--- Information shown ---
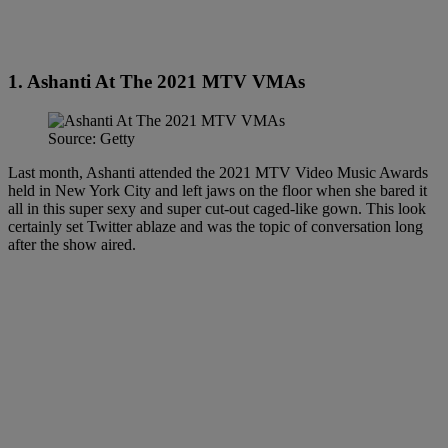
1. Ashanti At The 2021 MTV VMAs
Source: Getty
Last month, Ashanti attended the 2021 MTV Video Music Awards
held in New York City and left jaws on the floor when she bared it
all in this super sexy and super cut-out caged-like gown. This look
certainly set Twitter ablaze and was the topic of conversation long
after the show aired.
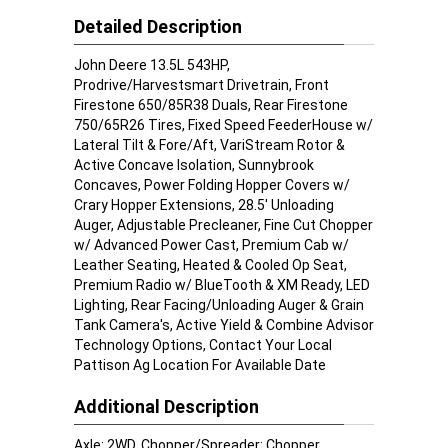
Detailed Description
John Deere 13.5L 543HP,
Prodrive/Harvestsmart Drivetrain, Front
Firestone 650/85R38 Duals, Rear Firestone
750/65R26 Tires, Fixed Speed FeederHouse w/
Lateral Tilt & Fore/Aft, VariStream Rotor &
Active Concave Isolation, Sunnybrook
Concaves, Power Folding Hopper Covers w/
Crary Hopper Extensions, 28.5' Unloading
Auger, Adjustable Precleaner, Fine Cut Chopper
w/ Advanced Power Cast, Premium Cab w/
Leather Seating, Heated & Cooled Op Seat,
Premium Radio w/ BlueTooth & XM Ready, LED
Lighting, Rear Facing/Unloading Auger & Grain
Tank Camera's, Active Yield & Combine Advisor
Technology Options, Contact Your Local
Pattison Ag Location For Available Date
Additional Description
Axle: 2WD, Chopper/Spreader: Chopper,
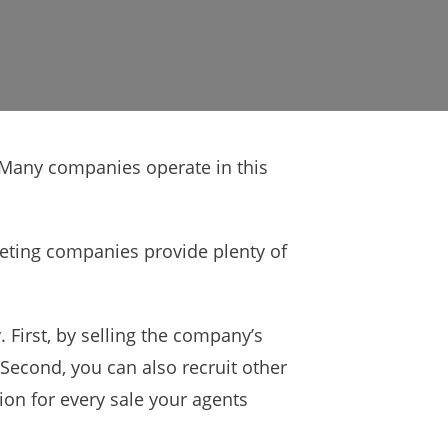
. Many companies operate in this
keting companies provide plenty of
First, by selling the company’s
Second, you can also recruit other
ion for every sale your agents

--- Aim of the task ---
Switch every "Firestone" in all the records above to "Michelin" and write out the text of each record again with nothing else changed. Leave the pictures out.

--- Response area ---
1. Ashanti At The 2021 MTV VMAs
Source: Getty
Last month, Ashanti attended the 2021 MTV Video Music Awards
held in New York City and left jaws on the floor when she bared it
all in this super sexy and super cut-out caged-like gown. This look
certainly set Twitter ablaze and was the topic of conversation long
after the show aired.
Detailed Description
John Deere 13.5L 543HP,
Prodrive/Harvestsmart Drivetrain, Front
Michelin 650/85R38 Duals, Rear Michelin
750/65R26 Tires, Fixed Speed FeederHouse w/
Lateral Tilt & Fore/Aft, VariStream Rotor &
Active Concave Isolation, Sunnybrook
Concaves, Power Folding Hopper Covers w/
Crary Hopper Extensions, 28.5' Unloading
Auger, Adjustable Precleaner, Fine Cut Chopper
w/ Advanced Power Cast, Premium Cab w/
Leather Seating, Heated & Cooled Op Seat,
Premium Radio w/ BlueTooth & XM Ready, LED
Lighting, Rear Facing/Unloading Auger & Grain
Tank Camera's, Active Yield & Combine Advisor
Technology Options, Contact Your Local
Pattison Ag Location For Available Date
Additional Description
Axle: 2WD, Chopper/Spreader: Chopper,
. Many companies operate in this
keting companies provide plenty of
First, by selling the company’s
Second, you can also recruit other
ion for every sale your agents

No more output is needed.